# Dataset section
******

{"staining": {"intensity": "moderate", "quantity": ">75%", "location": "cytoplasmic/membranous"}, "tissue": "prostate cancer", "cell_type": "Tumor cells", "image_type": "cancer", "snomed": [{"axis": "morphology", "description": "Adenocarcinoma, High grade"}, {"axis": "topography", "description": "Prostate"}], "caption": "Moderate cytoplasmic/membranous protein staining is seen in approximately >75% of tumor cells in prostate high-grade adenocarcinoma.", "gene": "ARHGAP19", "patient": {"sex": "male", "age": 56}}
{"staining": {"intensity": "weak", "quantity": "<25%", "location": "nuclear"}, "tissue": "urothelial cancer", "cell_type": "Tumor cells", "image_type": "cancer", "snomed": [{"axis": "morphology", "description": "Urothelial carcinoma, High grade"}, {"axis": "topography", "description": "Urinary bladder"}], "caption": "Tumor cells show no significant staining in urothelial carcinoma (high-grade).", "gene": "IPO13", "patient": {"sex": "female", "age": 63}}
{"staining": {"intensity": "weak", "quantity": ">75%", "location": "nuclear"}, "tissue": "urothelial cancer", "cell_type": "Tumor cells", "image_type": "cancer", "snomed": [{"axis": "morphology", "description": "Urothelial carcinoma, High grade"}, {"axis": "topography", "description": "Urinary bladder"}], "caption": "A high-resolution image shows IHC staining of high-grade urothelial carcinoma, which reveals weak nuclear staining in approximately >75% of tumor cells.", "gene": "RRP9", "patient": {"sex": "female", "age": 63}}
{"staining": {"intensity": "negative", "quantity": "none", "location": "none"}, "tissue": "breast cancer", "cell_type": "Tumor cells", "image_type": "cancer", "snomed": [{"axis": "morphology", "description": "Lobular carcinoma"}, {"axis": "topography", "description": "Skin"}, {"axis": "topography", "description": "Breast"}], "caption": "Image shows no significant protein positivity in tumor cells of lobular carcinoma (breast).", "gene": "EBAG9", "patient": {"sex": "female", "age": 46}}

******

# Work instructions
Transcribe the data word for word.

# Answer area
{"staining": {"intensity": "moderate", "quantity": ">75%", "location": "cytoplasmic/membranous"}, "tissue": "prostate cancer", "cell_type": "Tumor cells", "image_type": "cancer", "snomed": [{"axis": "morphology", "description": "Adenocarcinoma, High grade"}, {"axis": "topography", "description": "Prostate"}], "caption": "Moderate cytoplasmic/membranous protein staining is seen in approximately >75% of tumor cells in prostate high-grade adenocarcinoma.", "gene": "ARHGAP19", "patient": {"sex": "male", "age": 56}}
{"staining": {"intensity": "weak", "quantity": "<25%", "location": "nuclear"}, "tissue": "urothelial cancer", "cell_type": "Tumor cells", "image_type": "cancer", "snomed": [{"axis": "morphology", "description": "Urothelial carcinoma, High grade"}, {"axis": "topography", "description": "Urinary bladder"}], "caption": "Tumor cells show no significant staining in urothelial carcinoma (high-grade).", "gene": "IPO13", "patient": {"sex": "female", "age": 63}}
{"staining": {"intensity": "weak", "quantity": ">75%", "location": "nuclear"}, "tissue": "urothelial cancer", "cell_type": "Tumor cells", "image_type": "cancer", "snomed": [{"axis": "morphology", "description": "Urothelial carcinoma, High grade"}, {"axis": "topography", "description": "Urinary bladder"}], "caption": "A high-resolution image shows IHC staining of high-grade urothelial carcinoma, which reveals weak nuclear staining in approximately >75% of tumor cells.", "gene": "RRP9", "patient": {"sex": "female", "age": 63}}
{"staining": {"intensity": "negative", "quantity": "none", "location": "none"}, "tissue": "breast cancer", "cell_type": "Tumor cells", "image_type": "cancer", "snomed": [{"axis": "morphology", "description": "Lobular carcinoma"}, {"axis": "topography", "description": "Skin"}, {"axis": "topography", "description": "Breast"}], "caption": "Image shows no significant protein positivity in tumor cells of lobular carcinoma (breast).", "gene": "EBAG9", "patient": {"sex": "female", "age": 46}}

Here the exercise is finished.